One of the most fascinating holdovers from antiquity in Southern Spain is the Hamman, or Arab Baths. These baths are actually descended from the Roman bathhouses, and were picked up by Islamic culture with it’s emphasis on purity and ritual bathing. There are ruins of Arabs Baths in several cities in Andalusia, my favorite being in Ronda – a nearly perfectly preserved bathhouse, complete with roof pierced by skylights and niches for steaming.

I was surprised to find that there were still functioning Hammans in several cities along my route – Cordoba, Granada, and of all places Madrid – where you could experience the timeless ritual of steaming, bathing, and massage.

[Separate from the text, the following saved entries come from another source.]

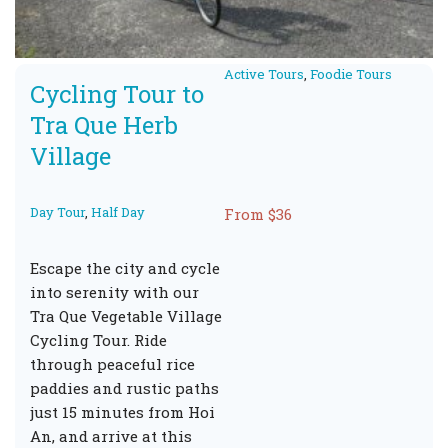
Active Tours
,
Foodie Tours
Cycling Tour to
Tra Que Herb
Village
Day Tour
,
Half Day
From $36
Escape the city and cycle
into serenity with our
Tra Que Vegetable Village
Cycling Tour. Ride
through peaceful rice
paddies and rustic paths
just 15 minutes from Hoi
An, and arrive at this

I was determined to live my inner Arab princess and enjoy a day at the baths.

It should surprise no one but me, but I didn’t manage it. Somehow I kept putting it off to the next day, the next day… there was so much to see! And to my dismay I never did go.

I have come home, however, determined to re-create the Hamman experience at home as best I could (in keeping with the Constant Holiday philosophy). I did some research on the web to get an idea of the proccess, and consulted my copy of Tony Perrottet’s excellent book on eastern travel (both modern and ancient) “Pagan Holiday”, from which the above quote comes.

The point of the Roman or Hamman Bath is not just cleanliness but relaxation and even socialisation. People often went to the baths in groups in ancient times, and the proccess could take all day, with meals, exercise and beauty treatments part of the experience.

For my own “home-style Hamman” I’ve taken to filling my tub about a quarter of the way with hot water and bath salts, both to give my feet a good soak and to fill the room with the gentle steam that is a feature of the bath (unlike the strong heat of a sauna). One website suggested placing herbs in the hot water, which I plan to try. After washing my feet and legs, I can either fill the tub the rest of the way and soak some more, or switch back to the shower and use my best smelling bath gels and scrubs. The scrub down is an integral step in the bath experience, and leaves you feeling soft and incredibly clean.

I finish off with a liberal rubdown with a scented oil, instead of a lotion, to seal in all that moisture and make me feel more authentic. Sadly I have had to do without the full-body massage that closes a real Hamman bath, but I’ll have to talk to my boyfriend about that. One never knows. I’ll never get him in a turban, though.